▶ **To do**
Reproduce the records verbatim, beginning at the first line and ending with the line that contains "Estrategia de Negocio", including both of those lines.

[Stored items from a collection]
########################################

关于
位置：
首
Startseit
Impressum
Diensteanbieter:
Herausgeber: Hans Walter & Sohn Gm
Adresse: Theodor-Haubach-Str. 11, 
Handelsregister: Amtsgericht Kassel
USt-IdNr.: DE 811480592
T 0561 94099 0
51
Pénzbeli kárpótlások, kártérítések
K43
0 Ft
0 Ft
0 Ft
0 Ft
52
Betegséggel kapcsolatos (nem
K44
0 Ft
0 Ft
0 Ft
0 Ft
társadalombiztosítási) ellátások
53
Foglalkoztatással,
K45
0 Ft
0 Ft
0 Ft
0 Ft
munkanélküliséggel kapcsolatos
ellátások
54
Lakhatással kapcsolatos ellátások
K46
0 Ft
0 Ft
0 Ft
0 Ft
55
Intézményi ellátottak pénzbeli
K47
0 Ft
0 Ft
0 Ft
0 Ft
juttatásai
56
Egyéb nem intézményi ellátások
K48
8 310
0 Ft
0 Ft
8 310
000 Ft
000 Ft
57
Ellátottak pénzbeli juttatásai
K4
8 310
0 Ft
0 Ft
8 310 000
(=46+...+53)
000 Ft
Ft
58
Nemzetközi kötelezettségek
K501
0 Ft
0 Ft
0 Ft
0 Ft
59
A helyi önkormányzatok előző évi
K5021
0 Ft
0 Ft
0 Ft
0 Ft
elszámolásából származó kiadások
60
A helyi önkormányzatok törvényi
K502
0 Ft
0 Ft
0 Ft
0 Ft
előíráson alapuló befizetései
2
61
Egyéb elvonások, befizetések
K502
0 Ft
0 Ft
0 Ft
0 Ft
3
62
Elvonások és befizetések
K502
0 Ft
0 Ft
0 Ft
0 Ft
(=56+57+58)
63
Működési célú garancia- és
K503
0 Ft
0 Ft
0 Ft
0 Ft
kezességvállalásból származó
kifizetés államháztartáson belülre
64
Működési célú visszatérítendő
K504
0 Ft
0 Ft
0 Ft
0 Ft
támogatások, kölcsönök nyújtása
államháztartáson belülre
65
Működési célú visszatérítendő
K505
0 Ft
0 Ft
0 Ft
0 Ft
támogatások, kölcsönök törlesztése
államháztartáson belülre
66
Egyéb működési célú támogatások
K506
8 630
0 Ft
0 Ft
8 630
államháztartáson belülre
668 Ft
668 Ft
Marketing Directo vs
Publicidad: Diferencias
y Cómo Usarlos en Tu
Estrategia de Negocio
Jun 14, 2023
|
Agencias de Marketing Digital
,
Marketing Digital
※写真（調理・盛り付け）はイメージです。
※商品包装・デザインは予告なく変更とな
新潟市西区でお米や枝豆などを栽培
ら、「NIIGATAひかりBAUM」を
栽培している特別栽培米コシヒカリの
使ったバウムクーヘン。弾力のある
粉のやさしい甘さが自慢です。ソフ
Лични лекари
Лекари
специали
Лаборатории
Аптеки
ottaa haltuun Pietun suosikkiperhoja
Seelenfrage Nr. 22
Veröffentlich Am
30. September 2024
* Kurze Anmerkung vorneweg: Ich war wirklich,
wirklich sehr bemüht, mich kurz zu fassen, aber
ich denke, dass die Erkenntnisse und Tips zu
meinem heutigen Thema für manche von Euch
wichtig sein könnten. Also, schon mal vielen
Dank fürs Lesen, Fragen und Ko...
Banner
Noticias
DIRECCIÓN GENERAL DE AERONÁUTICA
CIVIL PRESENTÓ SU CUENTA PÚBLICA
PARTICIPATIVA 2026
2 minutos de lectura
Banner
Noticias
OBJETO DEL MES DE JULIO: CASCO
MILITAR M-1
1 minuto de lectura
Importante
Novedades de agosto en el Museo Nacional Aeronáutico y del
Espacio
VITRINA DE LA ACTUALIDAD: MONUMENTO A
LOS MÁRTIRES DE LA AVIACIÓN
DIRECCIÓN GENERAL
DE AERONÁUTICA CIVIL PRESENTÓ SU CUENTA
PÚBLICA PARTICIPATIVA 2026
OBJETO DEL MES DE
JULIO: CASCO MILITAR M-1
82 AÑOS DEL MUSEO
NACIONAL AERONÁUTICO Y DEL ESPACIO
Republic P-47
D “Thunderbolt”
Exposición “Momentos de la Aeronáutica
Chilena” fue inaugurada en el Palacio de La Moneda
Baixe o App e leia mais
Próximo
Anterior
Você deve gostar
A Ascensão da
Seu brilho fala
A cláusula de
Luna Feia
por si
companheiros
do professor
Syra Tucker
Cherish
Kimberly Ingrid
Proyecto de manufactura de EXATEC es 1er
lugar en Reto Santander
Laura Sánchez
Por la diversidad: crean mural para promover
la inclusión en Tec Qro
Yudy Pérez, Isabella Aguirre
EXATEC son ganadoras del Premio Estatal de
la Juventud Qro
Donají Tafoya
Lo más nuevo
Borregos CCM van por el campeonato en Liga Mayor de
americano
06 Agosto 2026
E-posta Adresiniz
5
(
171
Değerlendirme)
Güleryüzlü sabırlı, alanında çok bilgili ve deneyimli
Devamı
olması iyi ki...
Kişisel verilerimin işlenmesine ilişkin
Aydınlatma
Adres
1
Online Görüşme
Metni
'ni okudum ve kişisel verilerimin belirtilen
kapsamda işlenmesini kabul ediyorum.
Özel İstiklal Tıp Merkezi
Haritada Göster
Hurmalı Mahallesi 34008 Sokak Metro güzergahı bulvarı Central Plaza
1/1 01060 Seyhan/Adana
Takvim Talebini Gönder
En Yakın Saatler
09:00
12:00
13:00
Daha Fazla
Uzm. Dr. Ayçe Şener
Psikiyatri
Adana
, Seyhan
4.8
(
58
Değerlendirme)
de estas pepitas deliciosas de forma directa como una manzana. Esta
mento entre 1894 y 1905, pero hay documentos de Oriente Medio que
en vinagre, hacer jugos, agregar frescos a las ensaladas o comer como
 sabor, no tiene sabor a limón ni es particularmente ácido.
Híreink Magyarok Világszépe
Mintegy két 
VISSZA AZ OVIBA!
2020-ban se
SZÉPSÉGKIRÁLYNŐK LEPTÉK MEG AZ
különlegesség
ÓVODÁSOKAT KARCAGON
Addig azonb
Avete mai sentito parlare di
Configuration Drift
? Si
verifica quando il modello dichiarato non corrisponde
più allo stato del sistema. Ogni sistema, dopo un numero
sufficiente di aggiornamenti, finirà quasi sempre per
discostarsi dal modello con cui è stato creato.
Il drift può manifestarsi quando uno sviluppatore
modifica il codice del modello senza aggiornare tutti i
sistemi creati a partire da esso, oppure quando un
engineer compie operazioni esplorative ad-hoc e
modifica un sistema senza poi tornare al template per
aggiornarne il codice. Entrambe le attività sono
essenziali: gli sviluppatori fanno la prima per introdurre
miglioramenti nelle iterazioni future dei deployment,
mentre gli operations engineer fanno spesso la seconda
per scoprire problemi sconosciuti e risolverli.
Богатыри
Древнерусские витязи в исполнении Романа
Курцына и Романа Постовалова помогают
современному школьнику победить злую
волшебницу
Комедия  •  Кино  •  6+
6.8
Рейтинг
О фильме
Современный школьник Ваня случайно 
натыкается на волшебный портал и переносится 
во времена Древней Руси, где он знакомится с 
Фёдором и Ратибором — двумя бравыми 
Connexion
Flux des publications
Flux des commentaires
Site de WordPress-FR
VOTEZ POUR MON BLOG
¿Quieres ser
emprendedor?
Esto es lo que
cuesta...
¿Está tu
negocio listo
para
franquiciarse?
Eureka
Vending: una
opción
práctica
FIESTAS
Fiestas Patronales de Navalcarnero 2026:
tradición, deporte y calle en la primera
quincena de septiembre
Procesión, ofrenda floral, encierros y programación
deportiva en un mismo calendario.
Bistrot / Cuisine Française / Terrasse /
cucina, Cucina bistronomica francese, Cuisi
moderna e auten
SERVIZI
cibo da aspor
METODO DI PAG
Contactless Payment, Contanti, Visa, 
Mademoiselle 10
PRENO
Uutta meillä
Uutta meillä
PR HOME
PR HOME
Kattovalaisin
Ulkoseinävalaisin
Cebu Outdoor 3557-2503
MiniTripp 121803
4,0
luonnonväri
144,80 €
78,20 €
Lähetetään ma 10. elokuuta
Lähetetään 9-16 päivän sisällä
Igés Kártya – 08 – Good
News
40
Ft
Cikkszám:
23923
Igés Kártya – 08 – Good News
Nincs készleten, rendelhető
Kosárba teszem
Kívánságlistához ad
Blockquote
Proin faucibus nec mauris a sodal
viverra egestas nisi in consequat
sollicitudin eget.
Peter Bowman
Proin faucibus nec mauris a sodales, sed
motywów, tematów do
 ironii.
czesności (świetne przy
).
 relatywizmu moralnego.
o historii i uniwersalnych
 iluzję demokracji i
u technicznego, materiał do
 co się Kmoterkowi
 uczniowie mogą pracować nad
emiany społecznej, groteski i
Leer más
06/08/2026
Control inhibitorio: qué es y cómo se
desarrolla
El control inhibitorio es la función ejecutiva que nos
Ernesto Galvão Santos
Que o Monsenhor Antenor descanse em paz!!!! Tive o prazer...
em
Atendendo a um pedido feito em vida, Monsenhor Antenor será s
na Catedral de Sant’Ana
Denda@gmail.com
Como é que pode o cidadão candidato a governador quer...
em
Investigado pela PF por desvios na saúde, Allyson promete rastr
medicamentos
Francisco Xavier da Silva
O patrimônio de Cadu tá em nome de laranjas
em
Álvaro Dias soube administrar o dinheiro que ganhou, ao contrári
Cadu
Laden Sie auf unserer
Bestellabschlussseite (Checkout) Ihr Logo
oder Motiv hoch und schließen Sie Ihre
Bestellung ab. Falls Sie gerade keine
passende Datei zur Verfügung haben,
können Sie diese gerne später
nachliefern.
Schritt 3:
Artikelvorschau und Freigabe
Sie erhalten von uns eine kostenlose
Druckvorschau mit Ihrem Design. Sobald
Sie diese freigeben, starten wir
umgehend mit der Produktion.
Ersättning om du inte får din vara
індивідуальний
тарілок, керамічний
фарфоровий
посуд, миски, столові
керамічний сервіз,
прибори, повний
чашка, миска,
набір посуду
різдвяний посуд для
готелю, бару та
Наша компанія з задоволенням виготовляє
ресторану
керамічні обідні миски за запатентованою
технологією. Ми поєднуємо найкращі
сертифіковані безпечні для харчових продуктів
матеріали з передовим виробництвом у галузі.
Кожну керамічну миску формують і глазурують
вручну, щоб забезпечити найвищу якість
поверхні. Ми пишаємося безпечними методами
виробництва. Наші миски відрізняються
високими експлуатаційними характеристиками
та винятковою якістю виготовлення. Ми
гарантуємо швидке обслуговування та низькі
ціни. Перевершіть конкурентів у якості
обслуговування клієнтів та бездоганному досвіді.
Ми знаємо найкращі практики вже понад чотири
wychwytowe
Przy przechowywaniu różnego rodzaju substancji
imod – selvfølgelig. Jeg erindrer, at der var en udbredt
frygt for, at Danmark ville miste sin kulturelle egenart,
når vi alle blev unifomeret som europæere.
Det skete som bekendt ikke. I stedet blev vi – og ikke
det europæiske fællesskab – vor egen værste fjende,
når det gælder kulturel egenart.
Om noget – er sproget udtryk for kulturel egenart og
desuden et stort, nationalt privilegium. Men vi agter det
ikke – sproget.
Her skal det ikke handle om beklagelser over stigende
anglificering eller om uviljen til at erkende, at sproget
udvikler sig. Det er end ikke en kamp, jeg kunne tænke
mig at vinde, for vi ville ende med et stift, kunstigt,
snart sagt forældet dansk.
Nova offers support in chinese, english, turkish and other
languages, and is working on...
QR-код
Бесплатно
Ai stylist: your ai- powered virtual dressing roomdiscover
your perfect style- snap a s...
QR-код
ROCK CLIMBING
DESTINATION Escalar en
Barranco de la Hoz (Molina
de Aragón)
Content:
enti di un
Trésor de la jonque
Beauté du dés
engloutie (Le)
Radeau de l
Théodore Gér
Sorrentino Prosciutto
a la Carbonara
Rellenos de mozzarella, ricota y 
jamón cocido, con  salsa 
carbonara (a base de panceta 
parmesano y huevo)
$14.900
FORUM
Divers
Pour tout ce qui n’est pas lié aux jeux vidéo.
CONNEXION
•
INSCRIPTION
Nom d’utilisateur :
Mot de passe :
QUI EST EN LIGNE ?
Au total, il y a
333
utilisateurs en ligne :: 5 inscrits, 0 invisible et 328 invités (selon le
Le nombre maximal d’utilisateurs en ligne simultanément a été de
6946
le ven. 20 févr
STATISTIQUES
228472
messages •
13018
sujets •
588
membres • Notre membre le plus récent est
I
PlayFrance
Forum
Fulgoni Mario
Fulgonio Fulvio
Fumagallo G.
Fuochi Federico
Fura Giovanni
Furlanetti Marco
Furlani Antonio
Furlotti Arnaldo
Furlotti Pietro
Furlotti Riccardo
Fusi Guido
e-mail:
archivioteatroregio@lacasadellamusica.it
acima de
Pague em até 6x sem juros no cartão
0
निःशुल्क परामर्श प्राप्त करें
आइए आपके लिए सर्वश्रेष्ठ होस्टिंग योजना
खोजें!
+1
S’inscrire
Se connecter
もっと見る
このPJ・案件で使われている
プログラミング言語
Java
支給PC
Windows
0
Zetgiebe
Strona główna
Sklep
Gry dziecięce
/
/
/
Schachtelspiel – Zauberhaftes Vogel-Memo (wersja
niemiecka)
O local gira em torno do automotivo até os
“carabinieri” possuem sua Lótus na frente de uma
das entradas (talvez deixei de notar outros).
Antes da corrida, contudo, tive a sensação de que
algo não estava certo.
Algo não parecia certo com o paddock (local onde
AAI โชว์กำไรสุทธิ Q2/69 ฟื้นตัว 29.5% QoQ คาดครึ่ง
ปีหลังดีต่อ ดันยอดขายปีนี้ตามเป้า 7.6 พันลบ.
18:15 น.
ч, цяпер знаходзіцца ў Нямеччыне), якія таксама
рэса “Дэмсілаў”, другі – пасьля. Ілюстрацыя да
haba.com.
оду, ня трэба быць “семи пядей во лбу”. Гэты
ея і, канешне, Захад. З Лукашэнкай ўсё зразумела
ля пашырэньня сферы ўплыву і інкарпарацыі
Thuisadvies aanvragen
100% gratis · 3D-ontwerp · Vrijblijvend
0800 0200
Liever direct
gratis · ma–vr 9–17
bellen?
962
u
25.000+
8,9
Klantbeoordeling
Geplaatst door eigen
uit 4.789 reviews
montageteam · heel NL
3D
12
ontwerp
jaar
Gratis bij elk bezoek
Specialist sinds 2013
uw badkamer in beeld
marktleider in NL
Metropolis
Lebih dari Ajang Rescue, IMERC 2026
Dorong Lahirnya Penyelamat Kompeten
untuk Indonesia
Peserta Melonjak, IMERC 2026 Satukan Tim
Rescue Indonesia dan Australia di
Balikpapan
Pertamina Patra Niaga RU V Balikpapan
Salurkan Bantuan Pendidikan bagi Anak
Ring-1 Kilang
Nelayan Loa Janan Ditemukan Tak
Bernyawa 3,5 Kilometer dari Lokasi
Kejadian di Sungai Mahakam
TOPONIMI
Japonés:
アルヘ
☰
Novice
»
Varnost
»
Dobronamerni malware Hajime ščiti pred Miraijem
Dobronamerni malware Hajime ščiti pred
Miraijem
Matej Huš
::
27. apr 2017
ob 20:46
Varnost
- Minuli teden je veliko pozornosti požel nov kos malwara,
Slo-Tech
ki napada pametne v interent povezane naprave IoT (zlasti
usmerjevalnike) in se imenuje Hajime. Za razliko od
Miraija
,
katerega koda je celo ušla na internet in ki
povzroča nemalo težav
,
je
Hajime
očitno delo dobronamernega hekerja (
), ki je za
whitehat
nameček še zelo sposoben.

########################################

▶ **Response area**
关于
位置：
首
Startseit
Impressum
Diensteanbieter:
Herausgeber: Hans Walter & Sohn Gm
Adresse: Theodor-Haubach-Str. 11, 
Handelsregister: Amtsgericht Kassel
USt-IdNr.: DE 811480592
T 0561 94099 0
51
Pénzbeli kárpótlások, kártérítések
K43
0 Ft
0 Ft
0 Ft
0 Ft
52
Betegséggel kapcsolatos (nem
K44
0 Ft
0 Ft
0 Ft
0 Ft
társadalombiztosítási) ellátások
53
Foglalkoztatással,
K45
0 Ft
0 Ft
0 Ft
0 Ft
munkanélküliséggel kapcsolatos
ellátások
54
Lakhatással kapcsolatos ellátások
K46
0 Ft
0 Ft
0 Ft
0 Ft
55
Intézményi ellátottak pénzbeli
K47
0 Ft
0 Ft
0 Ft
0 Ft
juttatásai
56
Egyéb nem intézményi ellátások
K48
8 310
0 Ft
0 Ft
8 310
000 Ft
000 Ft
57
Ellátottak pénzbeli juttatásai
K4
8 310
0 Ft
0 Ft
8 310 000
(=46+...+53)
000 Ft
Ft
58
Nemzetközi kötelezettségek
K501
0 Ft
0 Ft
0 Ft
0 Ft
59
A helyi önkormányzatok előző évi
K5021
0 Ft
0 Ft
0 Ft
0 Ft
elszámolásából származó kiadások
60
A helyi önkormányzatok törvényi
K502
0 Ft
0 Ft
0 Ft
0 Ft
előíráson alapuló befizetései
2
61
Egyéb elvonások, befizetések
K502
0 Ft
0 Ft
0 Ft
0 Ft
3
62
Elvonások és befizetések
K502
0 Ft
0 Ft
0 Ft
0 Ft
(=56+57+58)
63
Működési célú garancia- és
K503
0 Ft
0 Ft
0 Ft
0 Ft
kezességvállalásból származó
kifizetés államháztartáson belülre
64
Működési célú visszatérítendő
K504
0 Ft
0 Ft
0 Ft
0 Ft
támogatások, kölcsönök nyújtása
államháztartáson belülre
65
Működési célú visszatérítendő
K505
0 Ft
0 Ft
0 Ft
0 Ft
támogatások, kölcsönök törlesztése
államháztartáson belülre
66
Egyéb működési célú támogatások
K506
8 630
0 Ft
0 Ft
8 630
államháztartáson belülre
668 Ft
668 Ft
Marketing Directo vs
Publicidad: Diferencias
y Cómo Usarlos en Tu
Estrategia de Negocio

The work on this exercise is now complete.